[Items from a dataset]
----------------------------------------

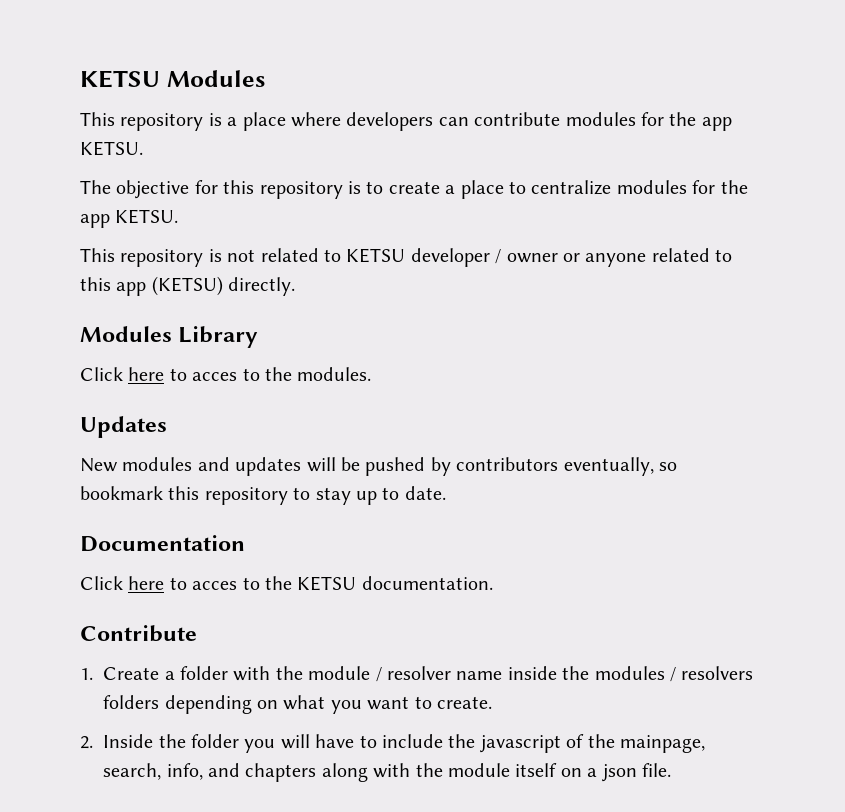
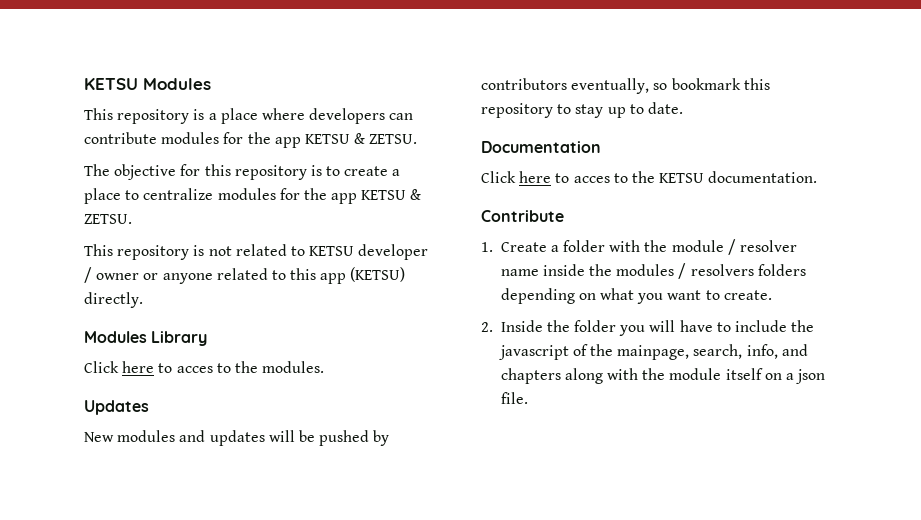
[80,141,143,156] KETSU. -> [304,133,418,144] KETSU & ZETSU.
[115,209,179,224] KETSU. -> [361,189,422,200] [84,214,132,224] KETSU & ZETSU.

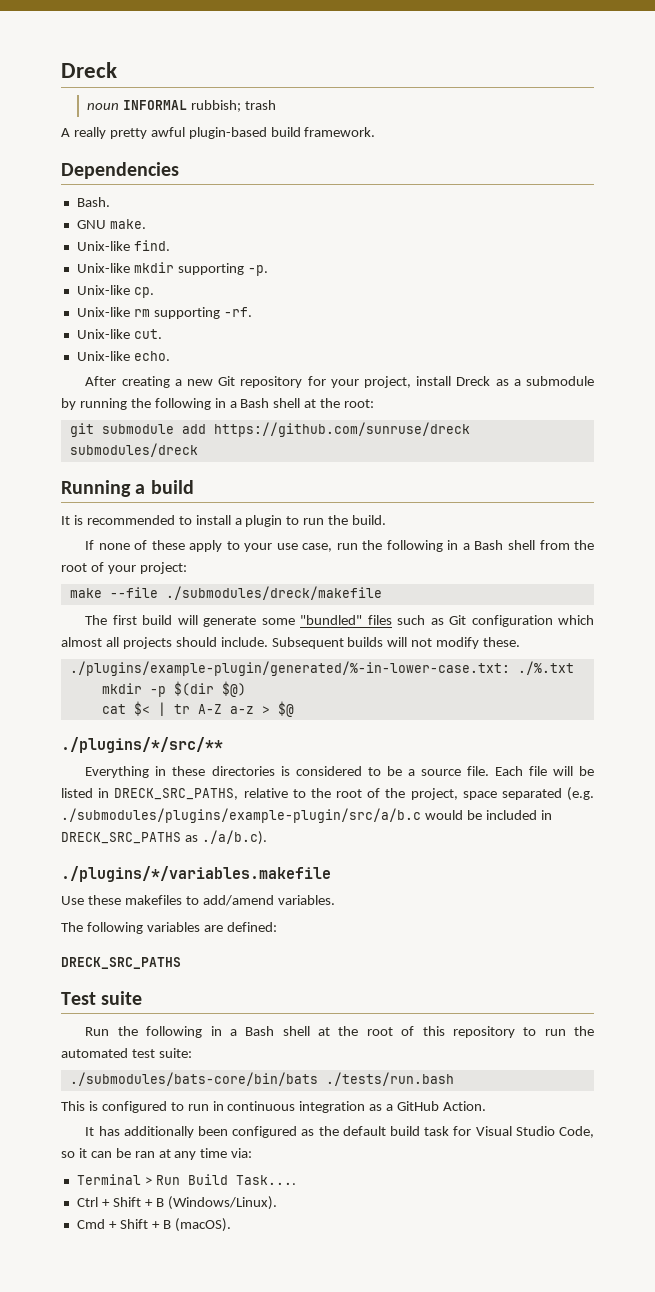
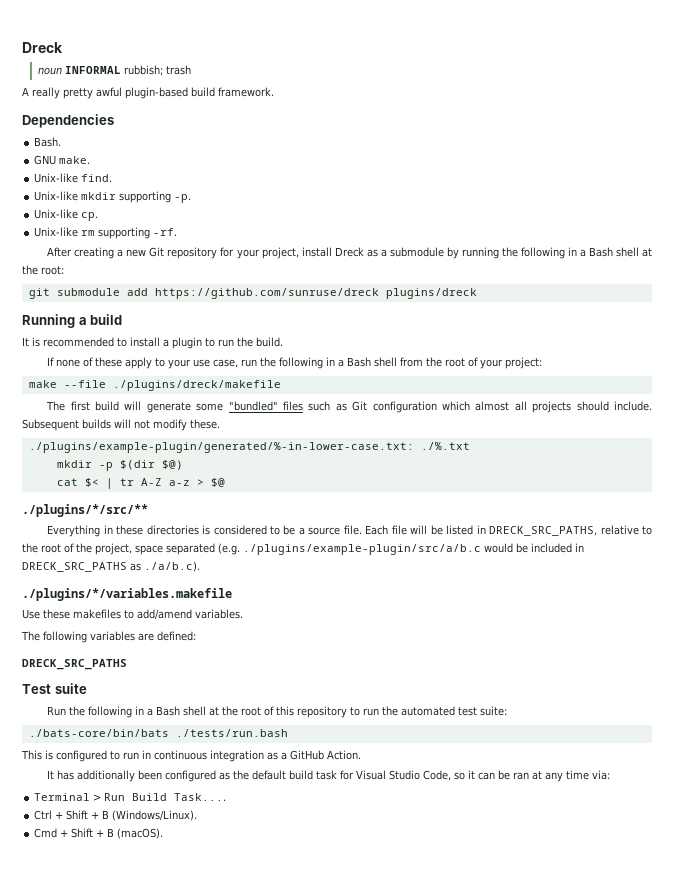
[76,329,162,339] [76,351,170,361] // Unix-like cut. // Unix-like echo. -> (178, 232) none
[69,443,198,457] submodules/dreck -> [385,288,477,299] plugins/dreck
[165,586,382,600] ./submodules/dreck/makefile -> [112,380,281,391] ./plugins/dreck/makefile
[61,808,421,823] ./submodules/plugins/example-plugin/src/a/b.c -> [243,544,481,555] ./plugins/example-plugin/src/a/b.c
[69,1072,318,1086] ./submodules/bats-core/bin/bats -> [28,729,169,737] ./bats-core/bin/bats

----------------------------------------

## [Instructions to follow]
Lines above that contain the string "submodules" make up the answer.

## [Response area]
[69,443,198,457] submodules/dreck -> [385,288,477,299] plugins/dreck
[165,586,382,600] ./submodules/dreck/makefile -> [112,380,281,391] ./plugins/dreck/makefile
[61,808,421,823] ./submodules/plugins/example-plugin/src/a/b.c -> [243,544,481,555] ./plugins/example-plugin/src/a/b.c
[69,1072,318,1086] ./submodules/bats-core/bin/bats -> [28,729,169,737] ./bats-core/bin/bats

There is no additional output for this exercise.